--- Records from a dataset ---
Start of Block

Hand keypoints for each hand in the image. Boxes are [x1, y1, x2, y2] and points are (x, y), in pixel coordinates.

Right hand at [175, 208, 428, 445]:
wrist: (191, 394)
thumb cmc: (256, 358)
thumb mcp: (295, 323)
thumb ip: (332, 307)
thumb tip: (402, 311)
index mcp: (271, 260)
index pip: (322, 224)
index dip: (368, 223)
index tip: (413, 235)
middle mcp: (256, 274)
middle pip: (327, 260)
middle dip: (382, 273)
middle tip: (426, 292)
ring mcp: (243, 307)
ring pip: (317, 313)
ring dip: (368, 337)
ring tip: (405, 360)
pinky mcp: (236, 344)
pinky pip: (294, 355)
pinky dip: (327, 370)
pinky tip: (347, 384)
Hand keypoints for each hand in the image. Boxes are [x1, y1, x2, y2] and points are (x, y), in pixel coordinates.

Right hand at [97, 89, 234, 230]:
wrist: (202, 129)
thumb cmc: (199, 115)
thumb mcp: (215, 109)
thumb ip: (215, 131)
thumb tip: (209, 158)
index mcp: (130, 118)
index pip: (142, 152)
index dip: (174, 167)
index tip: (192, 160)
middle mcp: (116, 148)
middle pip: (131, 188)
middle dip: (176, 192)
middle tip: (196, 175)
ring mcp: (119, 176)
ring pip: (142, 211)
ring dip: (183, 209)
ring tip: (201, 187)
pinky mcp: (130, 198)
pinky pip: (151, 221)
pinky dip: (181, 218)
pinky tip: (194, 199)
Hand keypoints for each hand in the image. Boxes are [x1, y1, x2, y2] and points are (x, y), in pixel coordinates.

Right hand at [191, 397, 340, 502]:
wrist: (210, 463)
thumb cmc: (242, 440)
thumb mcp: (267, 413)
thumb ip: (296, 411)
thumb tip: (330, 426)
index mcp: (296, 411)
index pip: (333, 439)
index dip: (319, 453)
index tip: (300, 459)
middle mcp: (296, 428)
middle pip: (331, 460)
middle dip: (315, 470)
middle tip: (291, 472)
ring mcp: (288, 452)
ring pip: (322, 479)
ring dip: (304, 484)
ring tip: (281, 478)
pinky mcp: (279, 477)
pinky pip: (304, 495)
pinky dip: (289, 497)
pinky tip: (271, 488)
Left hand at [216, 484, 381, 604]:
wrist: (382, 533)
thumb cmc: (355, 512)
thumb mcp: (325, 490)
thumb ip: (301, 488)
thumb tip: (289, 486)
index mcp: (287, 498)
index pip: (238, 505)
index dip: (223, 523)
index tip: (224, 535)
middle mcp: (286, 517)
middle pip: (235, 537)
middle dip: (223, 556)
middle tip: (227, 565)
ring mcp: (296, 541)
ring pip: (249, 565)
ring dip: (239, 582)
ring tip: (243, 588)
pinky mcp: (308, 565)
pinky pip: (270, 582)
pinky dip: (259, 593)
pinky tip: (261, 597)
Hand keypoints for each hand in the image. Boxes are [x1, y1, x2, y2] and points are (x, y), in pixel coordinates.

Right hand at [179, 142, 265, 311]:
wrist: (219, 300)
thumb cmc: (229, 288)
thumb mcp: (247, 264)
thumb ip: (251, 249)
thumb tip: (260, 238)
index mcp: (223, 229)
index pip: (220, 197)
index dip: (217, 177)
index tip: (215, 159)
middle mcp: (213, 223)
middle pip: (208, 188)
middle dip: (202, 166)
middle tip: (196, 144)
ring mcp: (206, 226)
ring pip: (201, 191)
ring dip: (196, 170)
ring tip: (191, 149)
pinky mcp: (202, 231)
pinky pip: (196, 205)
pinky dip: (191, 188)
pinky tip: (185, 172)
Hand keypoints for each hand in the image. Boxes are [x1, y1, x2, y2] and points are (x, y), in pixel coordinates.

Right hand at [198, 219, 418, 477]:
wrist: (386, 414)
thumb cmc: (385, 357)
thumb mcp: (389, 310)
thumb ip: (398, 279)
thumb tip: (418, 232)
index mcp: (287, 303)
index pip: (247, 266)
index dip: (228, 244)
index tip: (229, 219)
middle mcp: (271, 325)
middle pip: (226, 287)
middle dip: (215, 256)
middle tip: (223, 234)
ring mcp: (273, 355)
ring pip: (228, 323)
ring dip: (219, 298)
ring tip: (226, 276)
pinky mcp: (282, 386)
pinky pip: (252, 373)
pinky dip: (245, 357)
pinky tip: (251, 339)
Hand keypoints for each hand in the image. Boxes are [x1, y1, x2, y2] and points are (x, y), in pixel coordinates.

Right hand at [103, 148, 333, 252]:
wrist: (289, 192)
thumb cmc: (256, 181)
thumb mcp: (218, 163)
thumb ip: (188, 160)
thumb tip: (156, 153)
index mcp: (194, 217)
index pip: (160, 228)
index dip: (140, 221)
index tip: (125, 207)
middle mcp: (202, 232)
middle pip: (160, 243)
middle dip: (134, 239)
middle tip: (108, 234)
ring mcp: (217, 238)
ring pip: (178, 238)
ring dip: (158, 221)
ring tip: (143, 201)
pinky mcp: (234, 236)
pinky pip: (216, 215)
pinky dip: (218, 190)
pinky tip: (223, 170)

End of Block

--- Required work ---
All the entries above need to be reproduced exactly.

--- Written solution ---
Hand keypoints for each hand in the image. Boxes are [x1, y1, x2, y2] and points are (x, y), in pixel coordinates.

Right hand at [175, 208, 428, 445]:
wrist: (191, 394)
thumb cmc: (256, 358)
thumb mcp: (295, 323)
thumb ip: (332, 307)
thumb tip: (402, 311)
index mcp: (271, 260)
index pip: (322, 224)
index dip: (368, 223)
index tip: (413, 235)
middle mcp: (256, 274)
middle pip: (327, 260)
middle dip: (382, 273)
middle tip: (426, 292)
ring mcp: (243, 307)
ring pip: (317, 313)
ring dip: (368, 337)
ring tip: (405, 360)
pinky mcp: (236, 344)
pinky pip: (294, 355)
pinky dip: (327, 370)
pinky tip: (347, 384)
Hand keypoints for each hand in the image. Boxes are [x1, y1, x2, y2] and points are (x, y), in pixel coordinates.

Right hand at [97, 89, 234, 230]:
wrist: (202, 129)
thumb cmc: (199, 115)
thumb mcp: (215, 109)
thumb ip: (215, 131)
thumb tip: (209, 158)
index mcp: (130, 118)
index pip: (142, 152)
index dip: (174, 167)
index tip: (192, 160)
middle mcp: (116, 148)
middle pip: (131, 188)
middle dip: (176, 192)
middle tip: (196, 175)
ring mcp: (119, 176)
ring pip: (142, 211)
ring dip: (183, 209)
ring tip: (201, 187)
pinky mcp: (130, 198)
pinky pip: (151, 221)
pinky dip: (181, 218)
pinky tip: (194, 199)
Hand keypoints for each hand in the image. Boxes are [x1, y1, x2, y2] and points are (x, y), in pixel coordinates.

Right hand at [191, 397, 340, 502]:
wrist: (210, 463)
thumb cmc: (242, 440)
thumb mcp: (267, 413)
thumb ip: (296, 411)
thumb tip: (330, 426)
index mcp: (296, 411)
index pip: (333, 439)
index dip: (319, 453)
index tip: (300, 459)
middle mcp: (296, 428)
middle pip: (331, 460)
middle dip: (315, 470)
middle tip: (291, 472)
ring mcp: (288, 452)
ring pip: (322, 479)
ring dip: (304, 484)
ring tip: (281, 478)
pinky mcp: (279, 477)
pinky pip: (304, 495)
pinky dip: (289, 497)
pinky tip: (271, 488)
Left hand at [216, 484, 381, 604]:
wrist: (382, 533)
thumb cmc: (355, 512)
thumb mcp: (325, 490)
thumb ip: (301, 488)
thumb tip: (289, 486)
index mcp: (287, 498)
index pip: (238, 505)
index dip: (223, 523)
index tip: (224, 535)
middle mcp: (286, 517)
middle pip: (235, 537)
middle dip: (223, 556)
middle tip: (227, 565)
ring mcp: (296, 541)
ring pip: (249, 565)
ring dip: (239, 582)
ring tip: (243, 588)
pinky mcp: (308, 565)
pinky pip: (270, 582)
pinky dip: (259, 593)
pinky tip: (261, 597)
Hand keypoints for each hand in the image. Boxes are [x1, y1, x2, y2] and points are (x, y), in pixel coordinates.

Right hand at [179, 142, 265, 311]:
wrist: (219, 300)
thumb cmc: (229, 288)
thumb mcp: (247, 264)
thumb ip: (251, 249)
thumb tip: (260, 238)
index mcp: (223, 229)
index pip: (220, 197)
index dip: (217, 177)
index tip: (215, 159)
middle mcp: (213, 223)
middle pip: (208, 188)
middle dip: (202, 166)
middle tip: (196, 144)
ring mcp: (206, 226)
ring pip: (201, 191)
ring dip: (196, 170)
ring tip: (191, 149)
pinky mcp: (202, 231)
pinky pip: (196, 205)
pinky dip: (191, 188)
pinky tip: (185, 172)
Hand keypoints for each hand in the image. Boxes are [x1, y1, x2, y2] and points are (x, y), in pixel coordinates.

Right hand at [198, 219, 418, 477]:
wrist: (386, 414)
thumb cmc: (385, 357)
thumb mcp: (389, 310)
thumb ip: (398, 279)
thumb tip: (418, 232)
index mcp: (287, 303)
index pip: (247, 266)
index dip: (228, 244)
index tip: (229, 219)
middle mcp: (271, 325)
middle pip: (226, 287)
middle dip: (215, 256)
middle tip: (223, 234)
ring mcp: (273, 355)
ring pip: (228, 323)
ring dip: (219, 298)
ring tip: (226, 276)
pinky mcp: (282, 386)
pinky pip: (252, 373)
pinky dip: (245, 357)
pinky tip: (251, 339)
Hand keypoints for each hand in the image. Boxes are [x1, y1, x2, y2] and points are (x, y), in pixel coordinates.

Right hand at [103, 148, 333, 252]:
wrist: (289, 192)
thumb cmc: (256, 181)
thumb mcp: (218, 163)
thumb ip: (188, 160)
thumb tip: (156, 153)
index mcp: (194, 217)
index pip: (160, 228)
index dip: (140, 221)
index tip: (125, 207)
middle mcp: (202, 232)
middle pip: (160, 243)
middle dip: (134, 239)
middle tip: (108, 234)
ring mcp: (217, 238)
ring pip: (178, 238)
ring dip: (158, 221)
ring tip: (143, 201)
pinky mcp: (234, 236)
pinky pip: (216, 215)
pinky dip: (218, 190)
pinky tip: (223, 170)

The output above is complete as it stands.